--- START OF Passage given ---

Nixpkgs's current development workflow is not sustainable

Disowning and (rigidly) removing packages like this sounds like stalebot to me. We have to make sure automation doesn’t abuse or threaten humans (if you don’t respond in n time during your future unrelated crisis).

In the human condition, 2 weeks is nothing. Multiple months I could reason more with.

Yet, the show will go on. Every solution I’ve thought of has major problems, and I’m not involved enough to have a real say here.

From https://hackerspace.design, I’ll mention that something has to be done, choosing anything is better than nothing. Decisions can be monitored for their success, and later changed or improved upon.

13 Likes

a minor point re: pruning unmaintained packages (however that ends up being defined): it would be desirable to have that pruned packaging code still be easily findable without git archaeology, so people who decide to package something that has been pruned don’t start from scratch by accident. maybe just mark such packages as unmaintained (or move them to some designated “attic”) and skip their evaluation, but don’t outright remove their code

13 Likes

My feeling is that if it is an opt-in experiment you don’t need much permission beyond a couple of committers willing to merge the successful trains into master/staging.

--- END OF Passage given ---
--- START OF Data supplied ---

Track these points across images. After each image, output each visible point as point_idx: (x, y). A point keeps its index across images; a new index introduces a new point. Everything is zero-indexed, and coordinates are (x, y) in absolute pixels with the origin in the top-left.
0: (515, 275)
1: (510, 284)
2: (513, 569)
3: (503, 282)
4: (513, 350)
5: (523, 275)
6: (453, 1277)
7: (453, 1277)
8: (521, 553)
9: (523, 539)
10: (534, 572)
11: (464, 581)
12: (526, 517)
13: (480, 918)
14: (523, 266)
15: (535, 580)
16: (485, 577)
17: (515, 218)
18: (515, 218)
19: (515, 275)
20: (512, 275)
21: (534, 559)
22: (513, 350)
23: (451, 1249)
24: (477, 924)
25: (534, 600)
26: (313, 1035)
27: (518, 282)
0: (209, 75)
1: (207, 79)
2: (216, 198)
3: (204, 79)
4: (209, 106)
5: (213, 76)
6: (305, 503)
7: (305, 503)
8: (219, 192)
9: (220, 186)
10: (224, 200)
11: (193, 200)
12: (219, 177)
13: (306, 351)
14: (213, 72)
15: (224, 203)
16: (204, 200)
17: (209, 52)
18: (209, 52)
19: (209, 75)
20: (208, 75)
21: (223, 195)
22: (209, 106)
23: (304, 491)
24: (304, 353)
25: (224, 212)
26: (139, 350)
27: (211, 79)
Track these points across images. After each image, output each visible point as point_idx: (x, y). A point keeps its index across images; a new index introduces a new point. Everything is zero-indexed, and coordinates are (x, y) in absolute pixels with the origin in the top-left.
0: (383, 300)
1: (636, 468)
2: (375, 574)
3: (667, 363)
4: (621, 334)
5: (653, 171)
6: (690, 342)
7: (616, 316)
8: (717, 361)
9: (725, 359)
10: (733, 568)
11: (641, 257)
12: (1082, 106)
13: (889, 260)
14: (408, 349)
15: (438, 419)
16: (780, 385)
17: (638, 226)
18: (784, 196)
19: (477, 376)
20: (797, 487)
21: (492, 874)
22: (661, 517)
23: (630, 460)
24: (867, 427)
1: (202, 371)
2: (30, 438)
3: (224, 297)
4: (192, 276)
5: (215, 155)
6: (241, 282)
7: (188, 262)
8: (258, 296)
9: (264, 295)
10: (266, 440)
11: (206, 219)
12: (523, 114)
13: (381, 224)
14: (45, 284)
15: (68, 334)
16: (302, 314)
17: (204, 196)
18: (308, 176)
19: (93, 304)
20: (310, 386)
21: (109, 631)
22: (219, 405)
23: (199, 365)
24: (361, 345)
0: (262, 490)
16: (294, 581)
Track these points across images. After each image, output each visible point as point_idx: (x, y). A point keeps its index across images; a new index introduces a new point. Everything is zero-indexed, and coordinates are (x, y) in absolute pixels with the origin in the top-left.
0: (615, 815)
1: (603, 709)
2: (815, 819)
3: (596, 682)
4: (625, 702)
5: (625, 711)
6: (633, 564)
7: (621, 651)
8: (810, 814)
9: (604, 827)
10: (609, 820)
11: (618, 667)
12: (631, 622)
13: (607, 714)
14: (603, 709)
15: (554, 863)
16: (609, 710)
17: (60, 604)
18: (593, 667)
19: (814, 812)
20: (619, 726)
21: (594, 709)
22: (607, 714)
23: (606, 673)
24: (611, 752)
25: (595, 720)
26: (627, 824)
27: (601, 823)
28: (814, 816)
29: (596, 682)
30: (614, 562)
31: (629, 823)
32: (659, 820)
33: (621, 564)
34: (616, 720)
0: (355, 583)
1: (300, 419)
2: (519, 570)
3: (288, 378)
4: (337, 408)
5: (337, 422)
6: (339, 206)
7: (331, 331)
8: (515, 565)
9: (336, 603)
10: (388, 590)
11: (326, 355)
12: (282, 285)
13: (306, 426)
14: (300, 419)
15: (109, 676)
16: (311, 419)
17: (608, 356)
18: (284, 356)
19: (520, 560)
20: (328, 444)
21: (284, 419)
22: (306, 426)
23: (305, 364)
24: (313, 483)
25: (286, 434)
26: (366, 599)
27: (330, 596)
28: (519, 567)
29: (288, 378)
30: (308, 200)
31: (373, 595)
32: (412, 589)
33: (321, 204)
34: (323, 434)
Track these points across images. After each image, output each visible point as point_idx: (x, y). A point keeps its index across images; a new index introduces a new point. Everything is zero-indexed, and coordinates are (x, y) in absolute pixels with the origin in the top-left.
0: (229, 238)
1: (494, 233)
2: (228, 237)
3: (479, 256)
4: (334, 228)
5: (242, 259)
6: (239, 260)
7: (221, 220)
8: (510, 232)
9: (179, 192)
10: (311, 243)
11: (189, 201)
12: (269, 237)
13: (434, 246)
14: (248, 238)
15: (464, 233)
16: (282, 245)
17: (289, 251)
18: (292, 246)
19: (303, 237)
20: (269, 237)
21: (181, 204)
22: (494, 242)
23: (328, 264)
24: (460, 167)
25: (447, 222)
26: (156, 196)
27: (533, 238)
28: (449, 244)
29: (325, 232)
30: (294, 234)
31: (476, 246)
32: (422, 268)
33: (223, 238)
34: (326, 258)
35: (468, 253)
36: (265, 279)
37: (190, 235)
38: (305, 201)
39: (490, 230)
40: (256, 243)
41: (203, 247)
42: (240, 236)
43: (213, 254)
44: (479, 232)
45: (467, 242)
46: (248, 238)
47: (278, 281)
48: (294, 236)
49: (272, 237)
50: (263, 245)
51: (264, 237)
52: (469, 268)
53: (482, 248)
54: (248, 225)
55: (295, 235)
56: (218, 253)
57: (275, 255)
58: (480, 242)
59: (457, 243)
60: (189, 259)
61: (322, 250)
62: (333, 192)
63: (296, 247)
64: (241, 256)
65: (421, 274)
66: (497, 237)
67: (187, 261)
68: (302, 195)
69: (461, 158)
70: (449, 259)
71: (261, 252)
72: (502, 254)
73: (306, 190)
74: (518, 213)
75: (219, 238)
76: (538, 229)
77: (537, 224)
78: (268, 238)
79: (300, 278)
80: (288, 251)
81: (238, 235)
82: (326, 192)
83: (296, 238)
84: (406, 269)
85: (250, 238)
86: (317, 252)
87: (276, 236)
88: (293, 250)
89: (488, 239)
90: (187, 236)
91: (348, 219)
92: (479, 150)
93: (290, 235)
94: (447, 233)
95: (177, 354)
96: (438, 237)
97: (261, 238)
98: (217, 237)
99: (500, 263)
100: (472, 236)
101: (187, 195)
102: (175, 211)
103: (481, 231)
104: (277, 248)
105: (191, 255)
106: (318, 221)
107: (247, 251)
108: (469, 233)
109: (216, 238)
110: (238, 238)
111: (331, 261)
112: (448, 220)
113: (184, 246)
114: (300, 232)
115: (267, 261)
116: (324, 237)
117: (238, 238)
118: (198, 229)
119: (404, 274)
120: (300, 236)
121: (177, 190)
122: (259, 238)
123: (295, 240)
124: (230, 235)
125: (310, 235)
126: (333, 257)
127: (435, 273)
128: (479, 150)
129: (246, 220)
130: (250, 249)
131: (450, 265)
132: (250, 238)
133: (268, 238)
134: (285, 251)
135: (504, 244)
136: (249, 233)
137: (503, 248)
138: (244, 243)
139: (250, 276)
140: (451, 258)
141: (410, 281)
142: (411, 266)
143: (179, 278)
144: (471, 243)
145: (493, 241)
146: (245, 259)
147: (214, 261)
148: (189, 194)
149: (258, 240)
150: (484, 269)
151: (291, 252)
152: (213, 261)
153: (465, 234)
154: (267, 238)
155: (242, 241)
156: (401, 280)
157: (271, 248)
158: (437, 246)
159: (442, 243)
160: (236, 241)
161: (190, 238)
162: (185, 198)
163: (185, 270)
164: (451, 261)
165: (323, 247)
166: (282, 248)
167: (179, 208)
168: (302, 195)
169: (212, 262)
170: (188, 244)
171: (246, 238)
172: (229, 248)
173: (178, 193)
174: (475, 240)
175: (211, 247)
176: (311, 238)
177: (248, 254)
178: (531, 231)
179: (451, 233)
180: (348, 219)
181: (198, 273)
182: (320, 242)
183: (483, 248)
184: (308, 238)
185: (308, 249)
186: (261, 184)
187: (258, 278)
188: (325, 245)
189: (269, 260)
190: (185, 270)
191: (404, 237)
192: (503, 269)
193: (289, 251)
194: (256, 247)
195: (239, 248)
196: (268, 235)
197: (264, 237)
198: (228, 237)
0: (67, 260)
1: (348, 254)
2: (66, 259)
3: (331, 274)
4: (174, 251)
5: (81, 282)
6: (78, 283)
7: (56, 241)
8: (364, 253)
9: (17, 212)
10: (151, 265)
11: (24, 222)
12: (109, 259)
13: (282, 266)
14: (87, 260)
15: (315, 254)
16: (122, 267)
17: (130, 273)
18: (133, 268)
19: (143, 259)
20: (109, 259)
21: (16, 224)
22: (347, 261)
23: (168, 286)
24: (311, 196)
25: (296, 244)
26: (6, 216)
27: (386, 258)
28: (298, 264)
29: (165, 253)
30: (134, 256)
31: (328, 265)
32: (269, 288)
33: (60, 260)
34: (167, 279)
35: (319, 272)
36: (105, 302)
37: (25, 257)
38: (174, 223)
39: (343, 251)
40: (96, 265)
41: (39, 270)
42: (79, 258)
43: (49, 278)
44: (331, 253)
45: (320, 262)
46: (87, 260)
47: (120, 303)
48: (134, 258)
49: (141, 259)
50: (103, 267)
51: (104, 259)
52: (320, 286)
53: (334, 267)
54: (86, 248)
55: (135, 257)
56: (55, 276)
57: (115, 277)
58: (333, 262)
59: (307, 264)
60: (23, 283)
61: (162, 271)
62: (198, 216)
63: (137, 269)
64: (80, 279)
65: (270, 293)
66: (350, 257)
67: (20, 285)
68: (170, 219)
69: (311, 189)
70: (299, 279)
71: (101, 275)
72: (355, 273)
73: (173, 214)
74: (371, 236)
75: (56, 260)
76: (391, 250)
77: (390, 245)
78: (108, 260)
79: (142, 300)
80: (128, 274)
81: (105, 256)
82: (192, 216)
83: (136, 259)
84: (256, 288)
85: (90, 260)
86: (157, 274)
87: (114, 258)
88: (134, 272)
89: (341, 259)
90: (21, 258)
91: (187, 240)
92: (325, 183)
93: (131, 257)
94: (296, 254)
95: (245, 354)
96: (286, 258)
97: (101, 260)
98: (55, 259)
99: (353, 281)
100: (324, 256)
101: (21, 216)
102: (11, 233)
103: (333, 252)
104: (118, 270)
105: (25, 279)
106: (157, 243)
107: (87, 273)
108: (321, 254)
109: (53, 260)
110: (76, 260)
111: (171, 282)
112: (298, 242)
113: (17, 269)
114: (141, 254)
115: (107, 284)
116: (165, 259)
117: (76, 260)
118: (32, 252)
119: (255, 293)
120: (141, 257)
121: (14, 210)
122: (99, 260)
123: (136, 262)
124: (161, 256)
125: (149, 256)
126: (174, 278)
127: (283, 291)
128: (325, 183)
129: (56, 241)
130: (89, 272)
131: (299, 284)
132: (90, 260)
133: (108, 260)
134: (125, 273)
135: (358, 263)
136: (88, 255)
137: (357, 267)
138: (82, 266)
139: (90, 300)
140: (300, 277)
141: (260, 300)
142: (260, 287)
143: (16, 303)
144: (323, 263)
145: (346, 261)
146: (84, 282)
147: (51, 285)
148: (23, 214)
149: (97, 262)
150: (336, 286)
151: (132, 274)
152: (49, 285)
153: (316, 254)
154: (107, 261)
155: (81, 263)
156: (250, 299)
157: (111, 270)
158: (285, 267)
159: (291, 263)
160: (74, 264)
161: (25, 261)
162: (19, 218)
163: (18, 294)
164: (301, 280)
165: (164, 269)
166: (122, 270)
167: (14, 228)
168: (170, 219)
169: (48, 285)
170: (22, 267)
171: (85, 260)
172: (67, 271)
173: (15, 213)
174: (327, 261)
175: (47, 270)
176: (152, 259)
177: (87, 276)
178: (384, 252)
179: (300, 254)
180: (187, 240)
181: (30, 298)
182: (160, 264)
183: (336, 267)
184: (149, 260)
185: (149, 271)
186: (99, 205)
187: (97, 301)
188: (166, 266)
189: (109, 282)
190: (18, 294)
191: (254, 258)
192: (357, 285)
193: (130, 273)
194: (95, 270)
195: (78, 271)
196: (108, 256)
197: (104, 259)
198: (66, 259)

--- END OF Data supplied ---

> _Set task_
Continue the forum thread about the Nixpkgs development workflow, starting after its last reply.

> _Expected answer_
3 Likes

Hm, I am not sure that all of the proposed solutions are relevant to the initial problem, and some are likely to make the mess worse. I mean, after-marking-broken sounds useful (and, well, objective, it is broken at the time of marking), but isn’t likely to reduce downstream breakage much.

Splitting Nixpkgs will only «help» as in make this issues harder to observe/summarise. As for selecting a core set ­that have to build — well, there are channels that are blocked by packages not building, and if they get stuck, this is investigated… Or is the goal to make some packages officially «stable-only», with periodic fixing up before the next release?

I support expansion of the practice of keeping the previous versions of some packages in the set and migrating the dependents over a longer time while whatever plays nice gets to use the new version of the dependency quickly. We are not using it enough. (And there is of course the opinion it is already used too much)

As for merge trains, I guess if someone has the build capacity for this, indeed you can just form a pool of committers known to merge relatively carelessly (like me…) to mention when the train needs a merge, in hopes that someone will notice relatively soon?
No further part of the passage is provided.